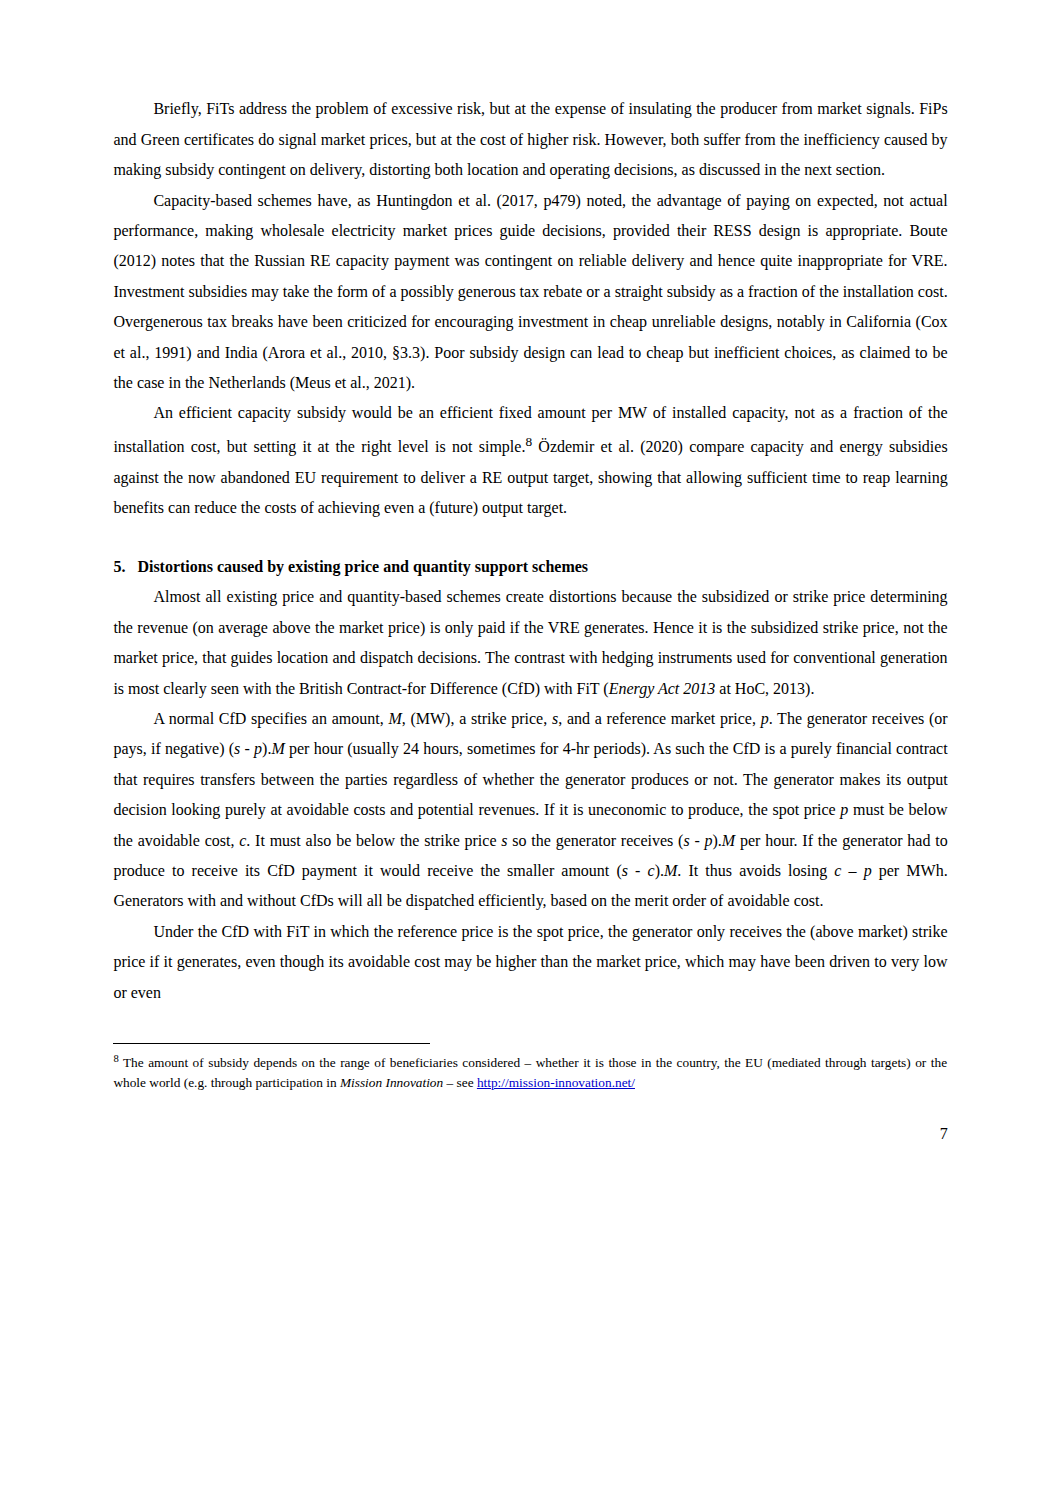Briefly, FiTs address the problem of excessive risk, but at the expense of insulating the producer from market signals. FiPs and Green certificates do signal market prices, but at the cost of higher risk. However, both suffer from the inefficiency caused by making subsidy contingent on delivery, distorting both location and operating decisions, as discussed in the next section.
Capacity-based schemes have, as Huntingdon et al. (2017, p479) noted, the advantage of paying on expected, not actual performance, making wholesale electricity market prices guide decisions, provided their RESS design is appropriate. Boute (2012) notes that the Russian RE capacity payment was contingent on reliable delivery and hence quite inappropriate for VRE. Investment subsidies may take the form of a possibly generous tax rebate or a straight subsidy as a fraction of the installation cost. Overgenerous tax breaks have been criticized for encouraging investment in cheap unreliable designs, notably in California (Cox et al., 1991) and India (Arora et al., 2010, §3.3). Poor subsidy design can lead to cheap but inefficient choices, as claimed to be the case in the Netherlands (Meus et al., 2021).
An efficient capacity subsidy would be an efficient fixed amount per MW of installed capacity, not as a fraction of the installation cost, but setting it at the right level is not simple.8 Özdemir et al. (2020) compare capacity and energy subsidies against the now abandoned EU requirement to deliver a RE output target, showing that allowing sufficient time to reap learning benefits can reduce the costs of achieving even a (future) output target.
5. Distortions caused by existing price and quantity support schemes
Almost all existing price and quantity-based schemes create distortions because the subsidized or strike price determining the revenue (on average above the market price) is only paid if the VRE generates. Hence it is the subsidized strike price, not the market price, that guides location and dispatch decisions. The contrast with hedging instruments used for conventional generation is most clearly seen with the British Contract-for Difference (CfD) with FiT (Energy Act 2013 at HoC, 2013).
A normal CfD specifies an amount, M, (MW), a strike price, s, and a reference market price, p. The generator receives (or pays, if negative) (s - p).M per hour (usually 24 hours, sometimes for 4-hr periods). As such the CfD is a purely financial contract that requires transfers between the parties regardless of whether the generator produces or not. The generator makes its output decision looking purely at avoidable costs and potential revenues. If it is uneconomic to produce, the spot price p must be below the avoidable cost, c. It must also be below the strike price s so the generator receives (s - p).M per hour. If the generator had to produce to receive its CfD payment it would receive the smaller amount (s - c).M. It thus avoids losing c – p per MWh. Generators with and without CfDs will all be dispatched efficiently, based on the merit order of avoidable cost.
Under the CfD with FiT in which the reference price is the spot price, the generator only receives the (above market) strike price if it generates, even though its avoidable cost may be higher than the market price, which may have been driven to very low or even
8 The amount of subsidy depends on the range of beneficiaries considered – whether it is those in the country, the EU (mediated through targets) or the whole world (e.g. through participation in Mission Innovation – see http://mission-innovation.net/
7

==

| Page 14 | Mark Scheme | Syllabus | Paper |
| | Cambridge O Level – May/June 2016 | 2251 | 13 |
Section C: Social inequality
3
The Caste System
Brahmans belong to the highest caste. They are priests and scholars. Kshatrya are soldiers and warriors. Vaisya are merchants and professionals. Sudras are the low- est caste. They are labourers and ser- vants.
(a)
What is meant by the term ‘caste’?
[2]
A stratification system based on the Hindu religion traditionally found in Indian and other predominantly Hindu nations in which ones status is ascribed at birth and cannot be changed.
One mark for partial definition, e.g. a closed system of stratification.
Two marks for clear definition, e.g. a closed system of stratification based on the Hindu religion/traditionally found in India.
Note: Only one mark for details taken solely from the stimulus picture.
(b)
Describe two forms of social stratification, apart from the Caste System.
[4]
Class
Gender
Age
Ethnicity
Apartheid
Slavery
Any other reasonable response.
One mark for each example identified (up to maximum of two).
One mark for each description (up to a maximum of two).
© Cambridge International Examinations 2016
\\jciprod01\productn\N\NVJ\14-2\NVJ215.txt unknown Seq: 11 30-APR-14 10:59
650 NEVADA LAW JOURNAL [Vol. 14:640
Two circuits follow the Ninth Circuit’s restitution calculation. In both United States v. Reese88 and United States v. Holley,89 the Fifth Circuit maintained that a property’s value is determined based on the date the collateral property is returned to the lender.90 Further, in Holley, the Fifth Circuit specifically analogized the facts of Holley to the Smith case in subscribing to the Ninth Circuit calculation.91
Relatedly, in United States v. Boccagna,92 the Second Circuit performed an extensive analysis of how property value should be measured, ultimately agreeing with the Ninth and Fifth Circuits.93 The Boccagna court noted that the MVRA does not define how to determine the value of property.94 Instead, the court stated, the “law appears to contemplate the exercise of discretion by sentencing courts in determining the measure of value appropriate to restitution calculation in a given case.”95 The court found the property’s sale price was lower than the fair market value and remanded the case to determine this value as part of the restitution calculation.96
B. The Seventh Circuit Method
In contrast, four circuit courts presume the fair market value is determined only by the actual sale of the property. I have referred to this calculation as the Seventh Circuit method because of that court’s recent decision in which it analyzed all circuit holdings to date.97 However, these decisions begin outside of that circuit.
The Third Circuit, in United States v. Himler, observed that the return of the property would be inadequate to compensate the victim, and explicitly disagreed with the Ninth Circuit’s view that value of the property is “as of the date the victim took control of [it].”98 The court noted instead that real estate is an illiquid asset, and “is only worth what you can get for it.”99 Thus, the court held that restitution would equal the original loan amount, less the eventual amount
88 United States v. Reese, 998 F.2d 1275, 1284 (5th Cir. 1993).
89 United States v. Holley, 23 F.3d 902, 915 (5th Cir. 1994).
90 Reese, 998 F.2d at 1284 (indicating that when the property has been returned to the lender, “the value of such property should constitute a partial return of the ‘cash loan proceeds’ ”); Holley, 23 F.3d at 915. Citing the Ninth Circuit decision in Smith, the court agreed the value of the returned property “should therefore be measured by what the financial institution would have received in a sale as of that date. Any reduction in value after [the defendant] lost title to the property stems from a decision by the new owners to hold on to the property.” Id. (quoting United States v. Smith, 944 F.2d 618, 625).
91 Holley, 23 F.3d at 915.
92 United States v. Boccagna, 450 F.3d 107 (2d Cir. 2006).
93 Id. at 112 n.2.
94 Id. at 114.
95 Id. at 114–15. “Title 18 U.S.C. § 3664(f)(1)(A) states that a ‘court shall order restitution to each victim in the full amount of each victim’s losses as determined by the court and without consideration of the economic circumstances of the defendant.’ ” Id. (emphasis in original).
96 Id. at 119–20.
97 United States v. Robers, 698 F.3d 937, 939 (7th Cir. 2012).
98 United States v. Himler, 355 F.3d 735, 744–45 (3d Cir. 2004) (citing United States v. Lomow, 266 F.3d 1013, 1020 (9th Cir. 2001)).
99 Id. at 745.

*Required action:* The required output is every line above from the one with "11 30-APR-14 10:59" down to the one with "Two circuits follow", restated word for word, ends included.

*Answer space:*
\\jciprod01\productn\N\NVJ\14-2\NVJ215.txt unknown Seq: 11 30-APR-14 10:59
650 NEVADA LAW JOURNAL [Vol. 14:640
Two circuits follow the Ninth Circuit’s restitution calculation. In both United States v. Reese88 and United States v. Holley,89 the Fifth Circuit maintained that a property’s value is determined based on the date the collateral property is returned to the lender.90 Further, in Holley, the Fifth Circuit specifically analogized the facts of Holley to the Smith case in subscribing to the Ninth Circuit calculation.91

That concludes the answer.